When John Lee Hooker says that he was ‘born with the blues’, he speaks naught but the literal truth: for all practical purposes, he and his chosen art-form are
exact contemporaries. Hooker is not
actually
as old as the blues – no living performer could be – but he is almost exactly the same age as
recorded
blues. It’s a
shame that we have to abandon the 1920 birthdate, because it implies a lovely symmetry; it would have meant that he was born the year that the first blues record – ‘Crazy Love’, a
vaguely bluesy urban ballad sung by the otherwise unremarkable Mamie Smith – was released; a mere three years before the first rural blues records were made (by the little-known Sylvester
Weaver), and an even less significant five before the Texan street-singer Blind Lemon Jefferson became the music’s first superstar. Hooker’s childhood and early adolescence coincided
with the first great boom in blues recording: in strict chronological terms, this places him squarely in the centre of the generation of musicians who dominated the first wave of postwar blues.
Again, that 1920 birthdate would have made him five years younger than Muddy Waters or Willie Dixon and five years older than B.B. King; ten years younger than T-Bone Walker and Howlin’ Wolf
and ten years older than Otis Spann and Bobby Bland; twenty or more years younger than Leadbelly or Blind Lemon Jefferson or Alex ‘Rice’ Miller, the man best known as the second Sonny
Boy Williamson . . . but here the analogy begins to break down, because the generation of bluesmen born between the mid-’30s and the mid-’40s is the one which begins with Buddy Guy and
Junior Wells and takes in the likes of Jimi Hendrix, Eric Clapton and the Rolling Stones.
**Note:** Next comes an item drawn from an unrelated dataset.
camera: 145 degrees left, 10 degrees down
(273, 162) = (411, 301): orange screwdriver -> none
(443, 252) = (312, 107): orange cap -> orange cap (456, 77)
Let’s leave it with this: had he
really
been born in 1920, Hooker would have been thirty-five
years younger than Leadbelly, and thirty-five years older than Stevie Ray Vaughan.
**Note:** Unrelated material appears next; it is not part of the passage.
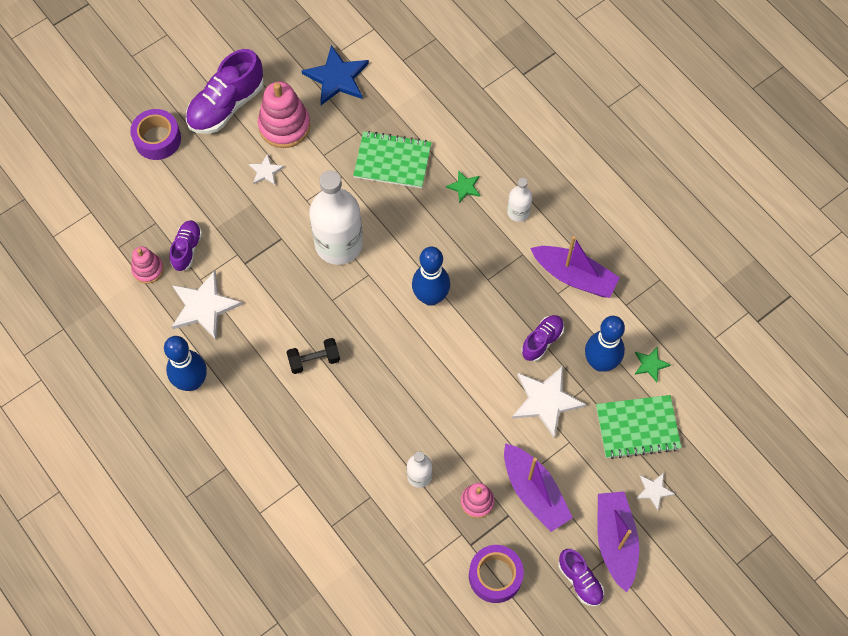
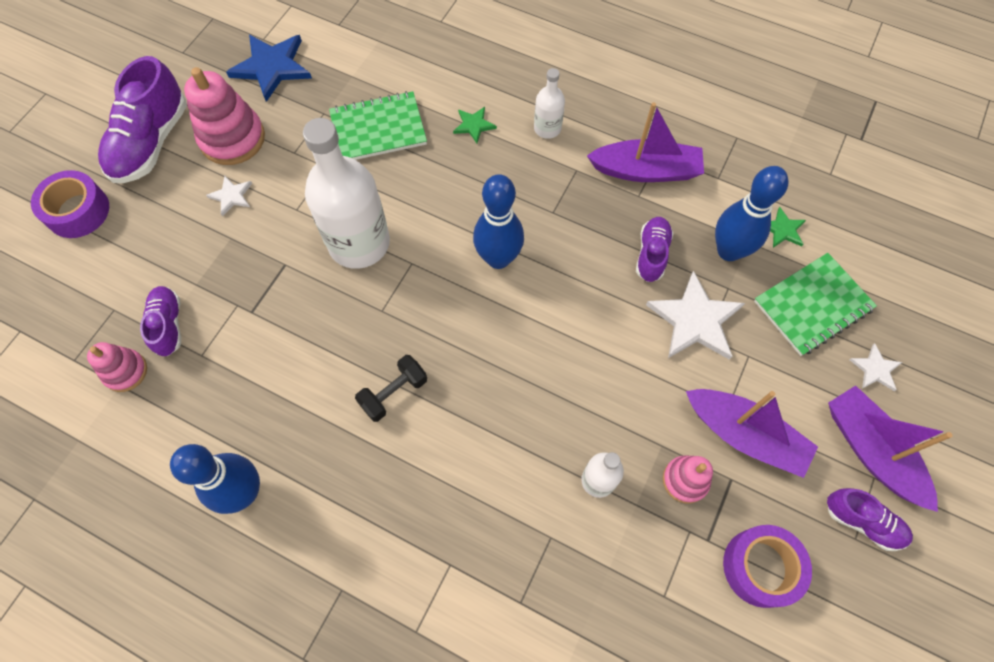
camera: 25 degrees left, 0 degrees up
(204, 306) = (220, 387): white star -> none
As Hooker himself would put it, ‘At that time there wasn’t no songwriters, there wasn’t no publishers, nothin’. They just made songs up in the cotton fields and stuff
like this.’ Needless to say, there wasn’t no recording studios, neither, so information about what the blues sounded
like before it was first recorded is, by
definition, anecdotal. We know who first copyrighted the basic blues themes, but that doesn’t tell us an awful lot of about who might have originally created them. Staples like ‘Catfish
Blues’, ‘Crawlin’ King Snake’, ‘Walkin’ Blues’ or ‘Rollin’ and Tumblin” certainly long predate their earliest recorded manifestations,
and each exist in numerous variations, none of which could with any certainty be described as ‘earlier’ or ‘more authentic’ than the others. Virtually every Delta singer had
his (only very rarely ‘her’) distinctive personal version of the standard fistful of guitar or piano riffs and lyrical motifs. Generally, blues tyros learned from an older singer in
their neighbourhood, who may well have learned it either from one of the many itinerant bluesmen who would pass through the saloons, levee camps or plantations, or from a city-based performer
taking a swing through the South with a tent show.
Hooker’s earliest musical experiences came through the oral tradition: from direct contact with Tony Hollins, who taught him his first chords and songs, and from Will Moore, who gave him
the boogie. Hollins was a professional bluesman, though not a particularly successful one, who travelled the highways and by-ways of the South and eventually wound up in Chicago; Will Moore was a
popular and respected player among his local community, but was never recorded. Hollins’s only direct legacy is a fistful of songs cut in Chicago between 1941 and 1951which, at the time of
writing, mostly remain unreissued – including some which, like ‘Crawlin’ King Snake’ and ‘Crosscut Saw’, became ‘standards’ only through other
artists’ recorded versions. Moore, as previously noted, never recorded at all. Hooker was their only direct inheritor. He eagerly imbibed songs and ideas from whatever early blues recordings
came his way, but his most profoundly formative influences came from direct, face-to-face encounters with musicians who had themselves learned their stuff the hard way, the old way, the traditional
way: from their elders, the elders who were themselves the first generation of bluesmen.